• _DOCUMENT SEGMENT_
UNITED STATES

SECURITIES AND EXCHANGE COMMISSION

Washington, D.C.  20549

 


 

FORM 8-K

 


 

CURRENT REPORT

 

Pursuant to Section 13 or 15(d) of

the Securities Exchange Act of 1934

 

Date of Report (Date of earliest event reported): September 3, 2010

 

MORNINGSTAR, INC.

(Exact name of registrant as specified in its charter)

 

Illinois

 

000-51280

 

36-3297908

(State or other
jurisdiction
of incorporation)

 

(Commission
File Number)

 

(I.R.S. Employer
Identification No.)

 

22 West Washington Street

 

 

Chicago, Illinois

 

60602

(Address of principal executive offices)

 

(Zip Code)

 

(312) 696-6000

(Registrant’s telephone number, including area code)

 

N/A

(Former name or former address, if changed since last report)

 


 

Check the appropriate box below if the Form 8-K filing is intended to simultaneously satisfy the filing obligation of the registrant under any of the following provisions:

 

o            Written communications pursuant to Rule 425 under the Securities Act (17 CFR 230.425)

 

o            Soliciting material pursuant to Rule 14a-12 under the Exchange Act (17 CFR 240.14a-12)

 

o            Pre-commencement communications pursuant to Rule 14d-2(b) under the Exchange Act (17 CFR 240.14d-2(b))

 

o            Pre-commencement communications pursuant to Rule 13e-4(c) under the Exchange Act (17 CFR 240.13e-4(c))

 

 

 



 

Item 7.01.     Regulation FD Disclosure.

• _DATA PROVIDED_
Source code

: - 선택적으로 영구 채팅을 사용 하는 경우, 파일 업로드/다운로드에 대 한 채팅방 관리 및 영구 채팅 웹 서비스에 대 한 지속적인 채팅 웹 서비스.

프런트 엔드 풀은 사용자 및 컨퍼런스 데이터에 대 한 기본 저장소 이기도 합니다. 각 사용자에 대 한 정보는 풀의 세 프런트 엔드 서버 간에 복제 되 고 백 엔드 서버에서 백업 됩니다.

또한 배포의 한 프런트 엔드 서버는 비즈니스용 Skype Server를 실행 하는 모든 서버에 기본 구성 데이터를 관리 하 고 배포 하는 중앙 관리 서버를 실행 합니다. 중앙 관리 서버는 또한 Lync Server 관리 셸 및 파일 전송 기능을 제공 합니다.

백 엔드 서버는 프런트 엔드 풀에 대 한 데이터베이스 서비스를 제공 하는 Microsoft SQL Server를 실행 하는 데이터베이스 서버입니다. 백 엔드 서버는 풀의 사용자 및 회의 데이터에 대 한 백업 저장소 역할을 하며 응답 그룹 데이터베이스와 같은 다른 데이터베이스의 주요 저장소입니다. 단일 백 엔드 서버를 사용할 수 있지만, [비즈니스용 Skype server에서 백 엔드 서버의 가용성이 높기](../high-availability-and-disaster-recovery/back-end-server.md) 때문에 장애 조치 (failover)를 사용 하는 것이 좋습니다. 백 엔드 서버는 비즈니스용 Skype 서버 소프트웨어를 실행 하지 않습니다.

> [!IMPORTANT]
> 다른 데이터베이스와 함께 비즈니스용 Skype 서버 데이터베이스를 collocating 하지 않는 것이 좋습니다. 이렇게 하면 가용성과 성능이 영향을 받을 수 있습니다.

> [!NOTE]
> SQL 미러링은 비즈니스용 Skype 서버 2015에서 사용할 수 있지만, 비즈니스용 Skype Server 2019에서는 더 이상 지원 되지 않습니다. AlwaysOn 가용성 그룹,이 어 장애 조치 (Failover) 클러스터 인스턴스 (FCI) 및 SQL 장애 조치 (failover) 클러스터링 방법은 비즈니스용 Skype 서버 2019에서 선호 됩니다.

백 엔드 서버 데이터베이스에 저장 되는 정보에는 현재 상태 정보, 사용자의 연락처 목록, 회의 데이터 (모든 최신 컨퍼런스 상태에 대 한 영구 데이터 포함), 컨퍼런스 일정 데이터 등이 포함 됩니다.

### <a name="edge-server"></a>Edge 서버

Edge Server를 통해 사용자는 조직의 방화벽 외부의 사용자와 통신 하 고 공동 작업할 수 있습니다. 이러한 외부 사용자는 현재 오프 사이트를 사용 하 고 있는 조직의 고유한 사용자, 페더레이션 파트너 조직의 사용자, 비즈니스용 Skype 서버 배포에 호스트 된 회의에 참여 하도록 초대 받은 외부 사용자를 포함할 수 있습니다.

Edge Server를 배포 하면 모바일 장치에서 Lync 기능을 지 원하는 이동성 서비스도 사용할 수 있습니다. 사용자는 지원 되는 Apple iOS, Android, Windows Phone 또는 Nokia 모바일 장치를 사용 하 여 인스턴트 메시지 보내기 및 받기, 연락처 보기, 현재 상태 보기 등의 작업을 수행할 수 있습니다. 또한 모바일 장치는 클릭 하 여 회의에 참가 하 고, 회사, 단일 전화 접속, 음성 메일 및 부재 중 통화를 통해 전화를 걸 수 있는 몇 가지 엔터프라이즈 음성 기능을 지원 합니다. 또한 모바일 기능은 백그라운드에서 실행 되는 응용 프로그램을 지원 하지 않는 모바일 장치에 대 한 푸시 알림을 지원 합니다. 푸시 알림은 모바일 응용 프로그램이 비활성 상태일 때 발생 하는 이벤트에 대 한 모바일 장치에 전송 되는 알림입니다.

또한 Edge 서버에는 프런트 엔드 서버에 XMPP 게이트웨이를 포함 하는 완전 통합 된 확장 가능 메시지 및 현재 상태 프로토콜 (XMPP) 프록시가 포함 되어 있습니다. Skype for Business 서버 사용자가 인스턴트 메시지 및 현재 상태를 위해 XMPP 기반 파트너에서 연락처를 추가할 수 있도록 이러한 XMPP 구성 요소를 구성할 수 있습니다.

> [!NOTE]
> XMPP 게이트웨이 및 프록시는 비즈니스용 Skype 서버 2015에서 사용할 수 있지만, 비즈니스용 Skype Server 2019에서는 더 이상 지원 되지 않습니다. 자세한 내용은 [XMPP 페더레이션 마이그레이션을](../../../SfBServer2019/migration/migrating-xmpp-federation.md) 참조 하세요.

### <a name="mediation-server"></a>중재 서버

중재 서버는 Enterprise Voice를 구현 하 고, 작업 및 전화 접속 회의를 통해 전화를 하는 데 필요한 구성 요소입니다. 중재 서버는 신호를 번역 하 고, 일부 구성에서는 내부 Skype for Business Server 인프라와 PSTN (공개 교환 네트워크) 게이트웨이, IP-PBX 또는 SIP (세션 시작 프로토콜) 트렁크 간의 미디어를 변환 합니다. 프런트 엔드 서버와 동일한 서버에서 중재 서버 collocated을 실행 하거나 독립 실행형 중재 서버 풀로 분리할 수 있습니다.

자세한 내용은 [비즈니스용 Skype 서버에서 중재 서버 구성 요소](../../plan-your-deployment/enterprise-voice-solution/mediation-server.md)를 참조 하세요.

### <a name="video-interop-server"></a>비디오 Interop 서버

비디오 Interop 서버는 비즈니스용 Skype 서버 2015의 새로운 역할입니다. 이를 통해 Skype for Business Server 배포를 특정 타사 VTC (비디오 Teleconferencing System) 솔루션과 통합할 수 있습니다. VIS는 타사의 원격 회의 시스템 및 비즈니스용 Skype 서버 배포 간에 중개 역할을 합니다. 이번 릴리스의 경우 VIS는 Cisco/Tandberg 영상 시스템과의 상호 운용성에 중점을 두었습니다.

--

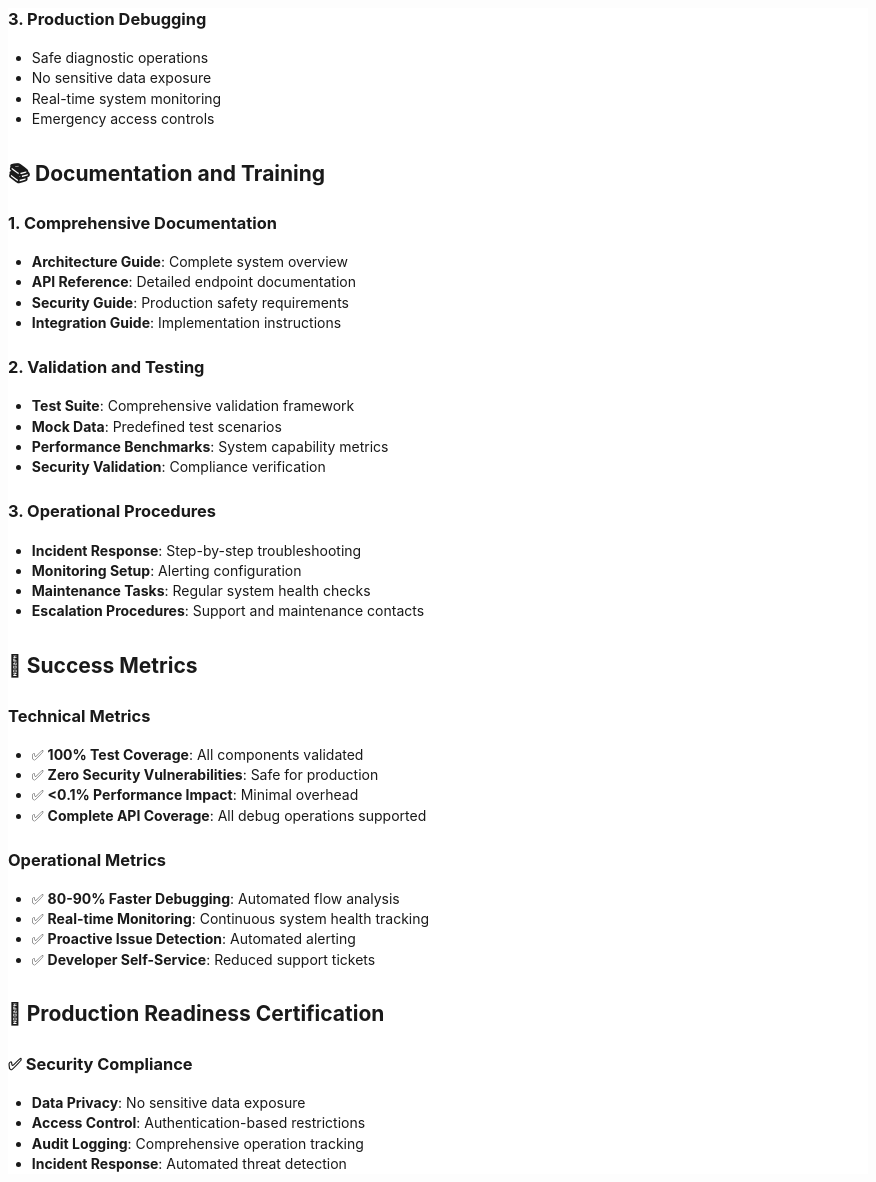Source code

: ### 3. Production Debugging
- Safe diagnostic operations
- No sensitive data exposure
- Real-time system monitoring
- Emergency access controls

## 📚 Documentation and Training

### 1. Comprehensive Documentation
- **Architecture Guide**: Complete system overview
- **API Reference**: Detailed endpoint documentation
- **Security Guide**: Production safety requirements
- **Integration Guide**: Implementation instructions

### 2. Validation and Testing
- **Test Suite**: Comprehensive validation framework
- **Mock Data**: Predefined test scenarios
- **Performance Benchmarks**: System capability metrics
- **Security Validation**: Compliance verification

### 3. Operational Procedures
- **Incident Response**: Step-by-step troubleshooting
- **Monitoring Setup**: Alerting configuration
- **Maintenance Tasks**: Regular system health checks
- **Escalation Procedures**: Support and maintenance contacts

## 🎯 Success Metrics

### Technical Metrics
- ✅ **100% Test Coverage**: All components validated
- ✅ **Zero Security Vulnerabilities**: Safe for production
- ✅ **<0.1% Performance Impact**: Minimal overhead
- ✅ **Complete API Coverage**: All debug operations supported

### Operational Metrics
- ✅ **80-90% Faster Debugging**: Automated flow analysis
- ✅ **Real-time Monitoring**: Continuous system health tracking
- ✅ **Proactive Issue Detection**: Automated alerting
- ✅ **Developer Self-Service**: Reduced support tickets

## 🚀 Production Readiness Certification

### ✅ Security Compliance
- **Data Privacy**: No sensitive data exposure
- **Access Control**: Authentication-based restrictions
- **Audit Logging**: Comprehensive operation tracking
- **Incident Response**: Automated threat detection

---

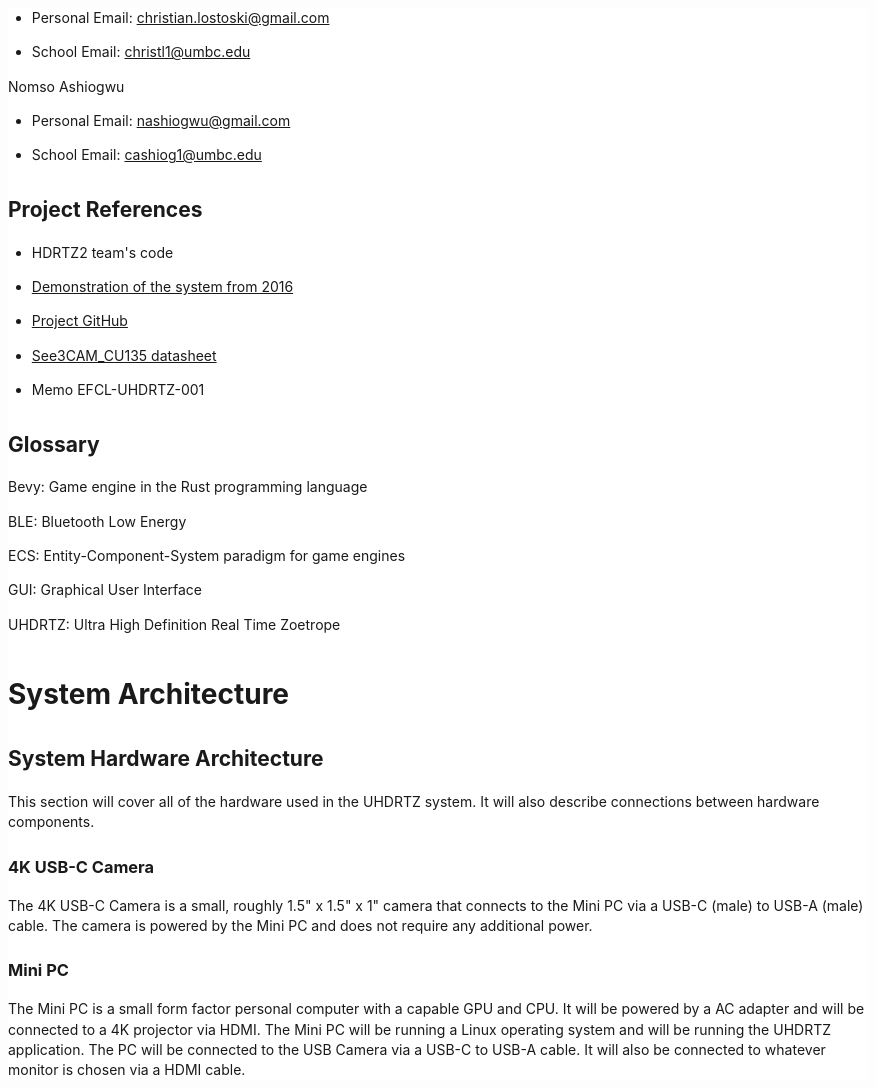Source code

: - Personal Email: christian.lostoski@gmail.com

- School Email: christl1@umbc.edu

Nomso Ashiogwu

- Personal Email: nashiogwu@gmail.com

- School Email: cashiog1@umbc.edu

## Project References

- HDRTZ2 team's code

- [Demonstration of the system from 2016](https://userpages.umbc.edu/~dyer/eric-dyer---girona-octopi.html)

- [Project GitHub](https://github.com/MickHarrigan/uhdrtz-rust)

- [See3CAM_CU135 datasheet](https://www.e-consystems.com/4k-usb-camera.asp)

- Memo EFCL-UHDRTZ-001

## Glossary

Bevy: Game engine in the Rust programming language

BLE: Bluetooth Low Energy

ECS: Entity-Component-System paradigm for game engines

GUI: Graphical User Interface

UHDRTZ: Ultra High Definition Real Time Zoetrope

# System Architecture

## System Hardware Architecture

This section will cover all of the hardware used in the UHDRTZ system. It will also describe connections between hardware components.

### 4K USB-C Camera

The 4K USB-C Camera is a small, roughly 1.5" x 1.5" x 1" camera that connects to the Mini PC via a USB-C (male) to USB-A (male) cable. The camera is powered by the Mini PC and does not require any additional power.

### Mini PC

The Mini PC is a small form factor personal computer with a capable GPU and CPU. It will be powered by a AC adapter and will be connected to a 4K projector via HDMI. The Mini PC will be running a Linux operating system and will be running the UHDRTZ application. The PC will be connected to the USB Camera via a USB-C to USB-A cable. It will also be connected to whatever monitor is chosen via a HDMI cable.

• _ACTION ITEM 1_
Which rules are cited in the check-box provisions of the Form 8-K cover page?
• _ACTION ITEM 2_
In the entries, rename "Test Suite" to "Test Harness" in the lines starting with the line with "### 2. Validation and Testing" and going on through the line with "- **Security Validation**: Compliance". Return only those lines.
The Form 8-K cover page and the entries come from separate, unrelated sources.

• _RESULT 1_
- Rule 425 under the Securities Act (17 CFR 230.425)
- Rule 14a-12 under the Exchange Act (17 CFR 240.14a-12)
- Rule 14d-2(b) under the Exchange Act (17 CFR 240.14d-2(b))
- Rule 13e-4(c) under the Exchange Act (17 CFR 240.13e-4(c))

• _RESULT 2_
### 2. Validation and Testing
- **Test Harness**: Comprehensive validation framework
- **Mock Data**: Predefined test scenarios
- **Performance Benchmarks**: System capability metrics
- **Security Validation**: Compliance verification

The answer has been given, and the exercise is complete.